E como hoje é quinta feira, eu resolvi revirar uma caixa de fotografias impressas, para postar o meu #TBT. Foi como uma cápsula do tempo me mostrando que eu já fui jovem, magra, confusa, ruiva, loira. Que já tive vários namorados. Que já chorei em outros momentos. Chorei bastante, viu? Que já me senti sem chão. Que já me senti linda. Que já ultrapassei situações inusitadas. Que até violão eu já aprendi a tocar! Já fiz natação, teatro, fotografia e que viajei muito. Que minha vida é longa, e não se resume à quarentena e nem às memórias das aulas de matemática. Eu constatei que a vida é um sopro, mesmo sendo óbvio falar.

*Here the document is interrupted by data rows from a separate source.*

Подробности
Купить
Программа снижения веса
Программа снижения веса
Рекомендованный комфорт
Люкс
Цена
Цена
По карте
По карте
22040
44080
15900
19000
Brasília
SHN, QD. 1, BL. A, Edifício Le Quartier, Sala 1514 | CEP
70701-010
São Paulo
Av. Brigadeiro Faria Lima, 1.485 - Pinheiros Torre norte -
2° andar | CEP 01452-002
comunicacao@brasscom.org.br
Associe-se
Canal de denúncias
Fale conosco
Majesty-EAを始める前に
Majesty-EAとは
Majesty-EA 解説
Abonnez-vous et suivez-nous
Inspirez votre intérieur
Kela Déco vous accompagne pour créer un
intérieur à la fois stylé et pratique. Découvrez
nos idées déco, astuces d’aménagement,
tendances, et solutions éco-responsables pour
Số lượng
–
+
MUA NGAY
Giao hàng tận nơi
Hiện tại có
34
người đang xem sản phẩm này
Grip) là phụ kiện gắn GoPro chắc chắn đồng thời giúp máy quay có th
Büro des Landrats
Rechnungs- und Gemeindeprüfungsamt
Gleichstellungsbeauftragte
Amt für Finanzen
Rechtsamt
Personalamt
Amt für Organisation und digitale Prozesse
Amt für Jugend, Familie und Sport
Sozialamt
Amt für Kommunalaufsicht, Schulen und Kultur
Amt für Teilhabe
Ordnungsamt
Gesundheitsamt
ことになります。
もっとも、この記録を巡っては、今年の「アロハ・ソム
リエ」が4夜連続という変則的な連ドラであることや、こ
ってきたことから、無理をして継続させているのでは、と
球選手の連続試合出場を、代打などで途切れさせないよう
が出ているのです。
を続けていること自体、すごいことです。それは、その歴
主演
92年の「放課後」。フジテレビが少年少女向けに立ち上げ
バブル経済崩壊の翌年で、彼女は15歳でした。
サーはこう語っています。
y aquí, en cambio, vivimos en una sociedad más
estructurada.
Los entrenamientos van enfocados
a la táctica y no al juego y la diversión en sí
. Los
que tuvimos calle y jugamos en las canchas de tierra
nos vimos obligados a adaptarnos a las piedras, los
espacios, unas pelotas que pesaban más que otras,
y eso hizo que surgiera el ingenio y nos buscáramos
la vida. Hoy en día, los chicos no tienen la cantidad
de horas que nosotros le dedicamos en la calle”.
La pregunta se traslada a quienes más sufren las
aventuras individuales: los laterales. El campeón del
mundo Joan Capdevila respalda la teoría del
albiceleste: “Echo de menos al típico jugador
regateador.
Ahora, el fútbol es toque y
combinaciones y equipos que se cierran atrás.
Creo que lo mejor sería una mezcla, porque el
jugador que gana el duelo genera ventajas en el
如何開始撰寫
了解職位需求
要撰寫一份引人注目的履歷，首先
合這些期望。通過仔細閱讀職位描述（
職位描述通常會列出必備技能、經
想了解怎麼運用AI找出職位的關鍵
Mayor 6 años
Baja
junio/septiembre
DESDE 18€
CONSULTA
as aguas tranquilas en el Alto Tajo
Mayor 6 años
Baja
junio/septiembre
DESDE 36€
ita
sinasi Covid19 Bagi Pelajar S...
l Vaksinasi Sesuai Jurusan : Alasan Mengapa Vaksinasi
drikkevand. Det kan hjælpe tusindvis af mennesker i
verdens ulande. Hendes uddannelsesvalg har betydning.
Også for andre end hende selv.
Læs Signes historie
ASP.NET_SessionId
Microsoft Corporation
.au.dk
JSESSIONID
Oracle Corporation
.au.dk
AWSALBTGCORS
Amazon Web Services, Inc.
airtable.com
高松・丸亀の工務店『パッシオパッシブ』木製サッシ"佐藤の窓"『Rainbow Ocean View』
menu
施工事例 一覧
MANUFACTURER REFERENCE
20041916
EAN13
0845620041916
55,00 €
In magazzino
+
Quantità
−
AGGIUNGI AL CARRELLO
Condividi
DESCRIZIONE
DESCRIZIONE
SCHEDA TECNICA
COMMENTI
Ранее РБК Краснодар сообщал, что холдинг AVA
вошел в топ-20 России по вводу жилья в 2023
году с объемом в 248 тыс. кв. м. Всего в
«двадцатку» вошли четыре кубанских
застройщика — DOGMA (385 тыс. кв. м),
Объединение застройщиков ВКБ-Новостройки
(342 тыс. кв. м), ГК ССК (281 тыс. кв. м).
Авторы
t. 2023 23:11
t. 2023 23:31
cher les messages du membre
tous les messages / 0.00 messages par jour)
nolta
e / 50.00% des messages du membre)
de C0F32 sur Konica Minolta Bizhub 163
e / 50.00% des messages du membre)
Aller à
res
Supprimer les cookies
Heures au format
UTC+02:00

Que eu sinto falta dos meus pais, dos meus amigos, e da minha mesa cheia de canetas coloridas no trabalho. Do álcool gel que ficava ao lado meu computador, que tinha cheiro de perfume.
Eu não sei quanto tempo a quarentena vai demorar para passar. Nem chama mais quarentena. Tem um nome mais triste agora: distanciamento social. Quem imaginou que teríamos que nos distanciar socialmente? Que as crianças passariam a ser um risco ao visitar os avós? Dá para imaginar algo mais triste? Não dá. Não pensamos nisso. Não pensamos em nada disso.
E hoje eu só sinto vontade de descrever um pouquinho do que é tudo isso. Mas vendo a vida na perspectiva da minha caixa de fotos impressas, eu consigo ter a certeza de que isso também vai passar. Eu acho que vai passar. Acho que em uma das fotos que vi na minha caixa de memórias, eu parecia achar que aquela fase era eterna. Ah, se eu pudesse falar com aquela “eu”.
Então, por enquanto, vou cozinhando e comendo quinua com brócolis, porque tem menos calorias. Porém, vou te confessar, que exagero no vinho, que é bem calórico. Mas, ah, não é todo dia. A vida é um sopro. De vez em quando vamos chorar mesmo, mas o importante é não deixarmos de fazer planos. Nem que seja para o bem estar do dia seguinte.